Cumsum reversed?

I need to do cumsum where I start at the end of vector v, and sum backwards.

Is there a separate function for this, or should I just do cumsum(v[end:-1:1])[end:-1:1]?

Not pretty but easy to remember: reverse(cumsum(reverse(v)))

NB:
And for a faster in-place version of the above:

reverse!(cumsum(reverse!(x)))

3 Likes

If you want performance you probably need to use a custom function. This should be close to optimal:

julia> function rev_cumsum!(c,x)
           cumsum = zero(eltype(x))
           @inbounds for i in lastindex(x):-1:firstindex(x)
               cumsum += x[i]
               c[i] = cumsum
           end
           return c
       end
rev_cumsum! (generic function with 1 method)

julia> function rev_cumsum(x)
           c = similar(x)
           return rev_cumsum!(c,x)
       end
rev_cumsum (generic function with 1 method)

julia> x = rand(1:10,1000);

julia> @btime reverse(cumsum(reverse($x)));
  2.516 μs (3 allocations: 23.81 KiB)

julia> @btime rev_cumsum($x);
  570.379 ns (1 allocation: 7.94 KiB)

julia> @btime rev_cumsum!(c,$x) setup=(c=similar(x));
  364.524 ns (0 allocations: 0 bytes)

(edit: added @inbounds, which increases significantly the performance)

2 Likes

Maybe worth noting that you can use Iterators.reverse for this, at least for vectors, although you still need to reverse the result. You can also make a view with reversed indices, which will work for cumsum(x; dims) on matrices etc. too. Should be comparable to the hand-written loop:

julia> @btime reverse(cumsum(reverse($x)));
  min 1.812 μs, mean 5.976 μs (3 allocations: 23.81 KiB, mean GC time 22.64%)

julia> @btime rev_cumsum($x);
  min 424.731 ns, mean 1.569 μs (1 allocation: 7.94 KiB, mean GC time 25.95%)

julia> @btime reverse!(cumsum(Iterators.reverse($x)));
  min 736.321 ns, mean 1.882 μs (1 allocation: 7.94 KiB, mean GC time 22.86%)

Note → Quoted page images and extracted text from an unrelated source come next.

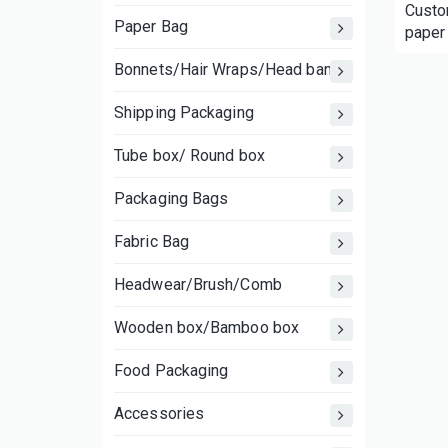
Custom
Paper Bag
paper 
clothi
Bonnets/Hair Wraps/Head bands
Shipping Packaging
Tube box/ Round box
Packaging Bags
Fabric Bag
Headwear/Brush/Comb
Wooden box/Bamboo box
Food Packaging
Accessories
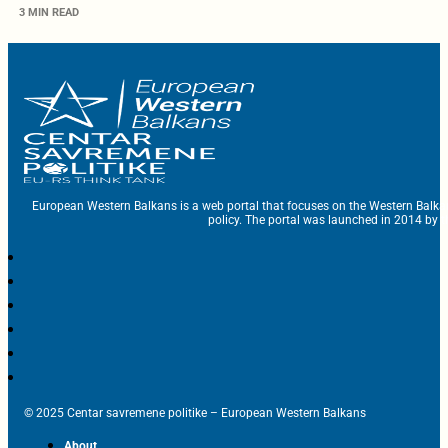
3 MIN READ
European Western Balkans is a web portal that focuses on the Western Balka
policy. The portal was launched in 2014 by t
© 2025 Centar savremene politike – European Western Balkans
About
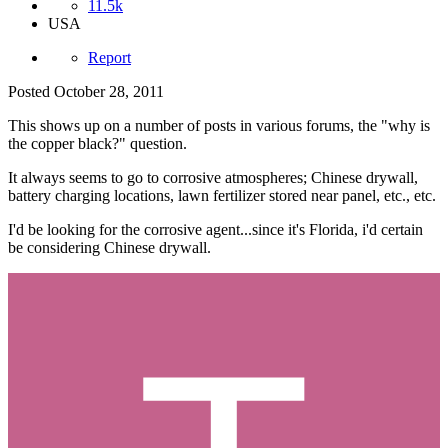
11.5k
USA
Report
Posted
October 28, 2011
This shows up on a number of posts in various forums, the "why is
the copper black?" question.
It always seems to go to corrosive atmospheres; Chinese drywall,
battery charging locations, lawn fertilizer stored near panel, etc., etc.
I'd be looking for the corrosive agent...since it's Florida, i'd certain
be considering Chinese drywall.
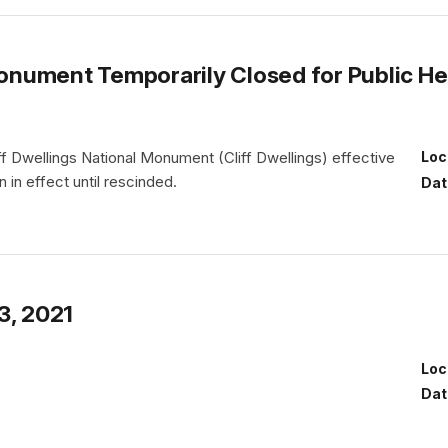
 Monument Temporarily Closed for Public H
iff Dwellings National Monument (Cliff Dwellings) effective
Loc
 in effect until rescinded.
Dat
3, 2021
Loc
Dat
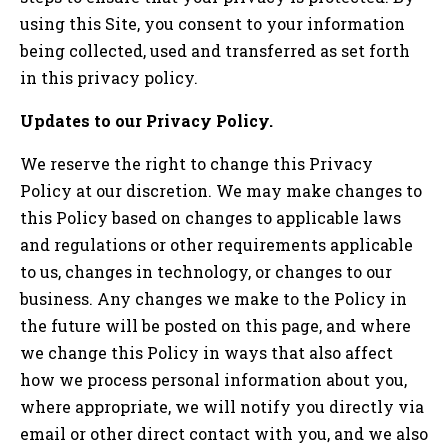
using this Site, you consent to your information
being collected, used and transferred as set forth
in this privacy policy.
Updates to our Privacy Policy.
We reserve the right to change this Privacy
Policy at our discretion. We may make changes to
this Policy based on changes to applicable laws
and regulations or other requirements applicable
to us, changes in technology, or changes to our
business. Any changes we make to the Policy in
the future will be posted on this page, and where
we change this Policy in ways that also affect
how we process personal information about you,
where appropriate, we will notify you directly via
email or other direct contact with you, and we also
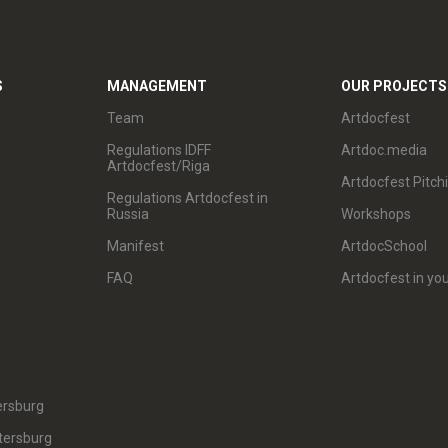
S
MANAGEMENT
OUR PROJECTS
Team
Artdocfest
Regulations IDFF
Artdoc.media
Artdocfest/Riga
Artdocfest Pitch
Regulations Artdocfest in
Russia
Workshops
Manifest
ArtdocSchool
FAQ
Artdocfest in you
ersburg
tersburg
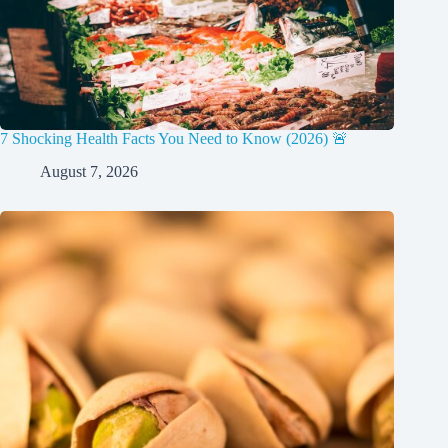
7 Shocking Health Facts You Need to Know (2026) 🚨
August 7, 2026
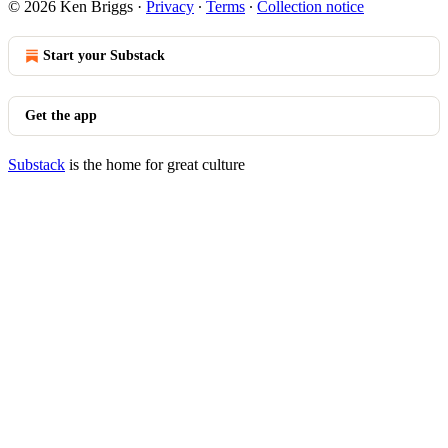
© 2026 Ken Briggs
·
Privacy
∙
Terms
∙
Collection notice
Start your Substack
Get the app
Substack
is the home for great culture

julia> function rev_cumsum_v(x::AbstractVector)
         y = similar(x)
         cumsum!(view(y, reverse(axes(x,1))), view(x, reverse(axes(x,1))))
         y
       end;

julia> @btime rev_cumsum_v($x);
  min 520.401 ns, mean 1.439 μs (7 allocations: 8.31 KiB, mean GC time 25.81%)
2 Likes

There could be a cumsum(f,x) that accepts a function as a first argument, or this is too rare as a use case to be worth the additional complication?

I think that would probably be in line with what was done to many of the other statistics function in order to allow the same, yet I don’t think it would help in this case as f is applied to all elements.

1 Like

What I had in mind was a mapping, such cumsum(i -> x[end-i+1], x), but that would be something else, of course.